Copy the lines of the records below word for word, leaving out the pictures.

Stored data

-------

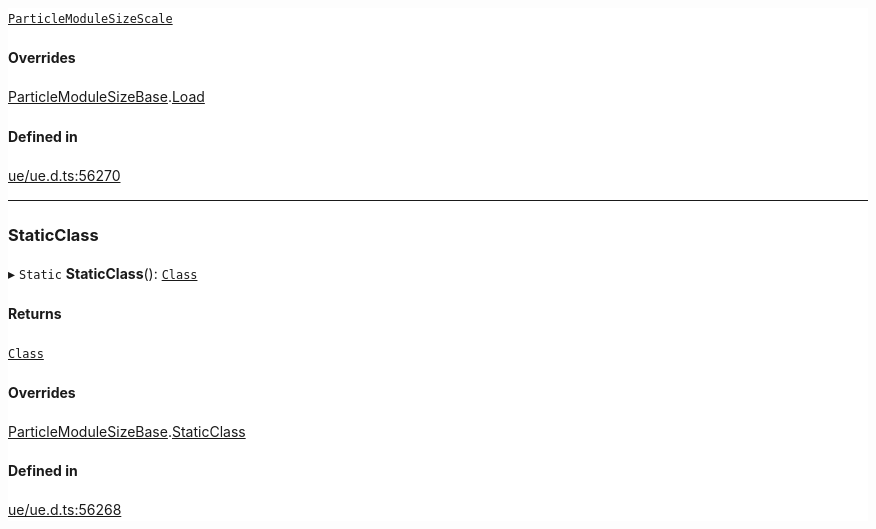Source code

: [`ParticleModuleSizeScale`](ue_ue.ParticleModuleSizeScale.md)

#### Overrides

[ParticleModuleSizeBase](ue_ue.ParticleModuleSizeBase.md).[Load](ue_ue.ParticleModuleSizeBase.md#load)

#### Defined in

[ue/ue.d.ts:56270](https://github.com/YugMetaverse/yug_typings/blob/b7d9b19/ue/ue.d.ts#L56270)

___

### StaticClass

▸ `Static` **StaticClass**(): [`Class`](ue_ue.Class.md)

#### Returns

[`Class`](ue_ue.Class.md)

#### Overrides

[ParticleModuleSizeBase](ue_ue.ParticleModuleSizeBase.md).[StaticClass](ue_ue.ParticleModuleSizeBase.md#staticclass)

#### Defined in

[ue/ue.d.ts:56268](https://github.com/YugMetaverse/yug_typings/blob/b7d9b19/ue/ue.d.ts#L56268)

-------

Exercise result -
Source code

: [`ParticleModuleSizeScale`](ue_ue.ParticleModuleSizeScale.md)

#### Overrides

[ParticleModuleSizeBase](ue_ue.ParticleModuleSizeBase.md).[Load](ue_ue.ParticleModuleSizeBase.md#load)

#### Defined in

[ue/ue.d.ts:56270](https://github.com/YugMetaverse/yug_typings/blob/b7d9b19/ue/ue.d.ts#L56270)

___

### StaticClass

▸ `Static` **StaticClass**(): [`Class`](ue_ue.Class.md)

#### Returns

[`Class`](ue_ue.Class.md)

#### Overrides

[ParticleModuleSizeBase](ue_ue.ParticleModuleSizeBase.md).[StaticClass](ue_ue.ParticleModuleSizeBase.md#staticclass)

#### Defined in

[ue/ue.d.ts:56268](https://github.com/YugMetaverse/yug_typings/blob/b7d9b19/ue/ue.d.ts#L56268)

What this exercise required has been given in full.